I graduated from the UBC BEd KIPP (Kindergarten and Primary Program) cohort in August 2011 and started my first teaching position in September 2011. After spending the last three weeks of my extended practicum in Port Hardy on Vancouver Island and having an amazing experience, I applied there as a Teacher on Call. When I got hired as a TOC, I was fortunate enough to have my partner agree to pack up our life and move to the North Island.
On the Friday before school started, I was informed of my .58 “continuing position” as a Librarian/Prep/LART (Learning Assistance Resource Teacher) in a 3-classroom, full-day kindergarten school. I had applied to this position only days after my UBC program had come to an end, and my background of working with children with autism and kindergarten/primary focus made me the ideal candidate for this position. Three days per week I taught at Cheslakees Elementary, and for two days per week, I was a TOC at the seven other elementary schools in the district. I even taught high school on three occasions!

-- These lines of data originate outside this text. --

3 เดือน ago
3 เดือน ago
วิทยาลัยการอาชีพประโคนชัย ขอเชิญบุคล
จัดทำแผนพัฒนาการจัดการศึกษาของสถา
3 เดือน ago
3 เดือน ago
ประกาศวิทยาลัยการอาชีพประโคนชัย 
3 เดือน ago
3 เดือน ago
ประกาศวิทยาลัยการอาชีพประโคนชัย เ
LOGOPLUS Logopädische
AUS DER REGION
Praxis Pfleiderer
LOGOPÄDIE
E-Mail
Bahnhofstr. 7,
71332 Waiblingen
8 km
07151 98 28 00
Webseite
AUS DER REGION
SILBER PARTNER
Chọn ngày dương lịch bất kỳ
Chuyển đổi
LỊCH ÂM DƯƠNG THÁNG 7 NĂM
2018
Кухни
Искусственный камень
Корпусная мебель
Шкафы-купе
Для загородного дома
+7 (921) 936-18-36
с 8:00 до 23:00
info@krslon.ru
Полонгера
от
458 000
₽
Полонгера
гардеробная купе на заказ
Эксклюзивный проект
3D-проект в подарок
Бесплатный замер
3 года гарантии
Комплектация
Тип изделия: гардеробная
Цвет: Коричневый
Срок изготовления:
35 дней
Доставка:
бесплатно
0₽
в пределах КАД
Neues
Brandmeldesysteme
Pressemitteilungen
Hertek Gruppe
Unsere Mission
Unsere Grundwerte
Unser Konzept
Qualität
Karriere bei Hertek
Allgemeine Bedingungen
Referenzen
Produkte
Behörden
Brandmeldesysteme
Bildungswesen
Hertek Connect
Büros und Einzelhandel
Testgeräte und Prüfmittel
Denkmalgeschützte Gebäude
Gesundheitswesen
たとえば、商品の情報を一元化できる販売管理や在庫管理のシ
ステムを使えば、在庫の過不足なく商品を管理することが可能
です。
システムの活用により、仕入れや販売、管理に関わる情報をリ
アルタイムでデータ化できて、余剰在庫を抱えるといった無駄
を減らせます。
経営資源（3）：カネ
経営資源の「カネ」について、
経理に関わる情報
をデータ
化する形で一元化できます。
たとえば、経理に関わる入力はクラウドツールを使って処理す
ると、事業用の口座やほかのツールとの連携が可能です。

Now nearing the end of the school year, I can look back and see how much I have learned and how much I have grown. Teaching kindergarten is my “dream job,” and I am grateful daily for the position I have had in my first year of teaching. Next year, I will teach a 1.0 continuing position as the Early Years/Primary Literacy Support Teacher for our school district. It is an itinerant position, which means I am based out of the school board office. I will be traveling to all eight elementary schools in the district to support the primary classroom teachers with their plans to help their struggling readers and young learners, as well as aid in their collaboration with other teachers in the district and in the province. Although I am quite nervous about this role, I am mostly excited to continue my own learning in the area of early years and to make connections with the primary teachers in my school district. The previous teacher in this position has been of great influence in this school district, so I have a wonderful mentor and colleague’s footsteps to in which to follow.
When regards to my recent education at UBC, I always talk highly of the KIPP cohort. I had amazing mentors, made some of my best friends there, and was able to develop into the teacher I am today. I also place great value on my Rural Practicum experience. Honestly, if I had not had a rural practicum, I would never have applied to SD#85; therefore, I may not be working in a position of which I am so passionate! Living in Port Hardy has been a very positive experience. There is always something going on in the community, and the people here quickly made me feel at home.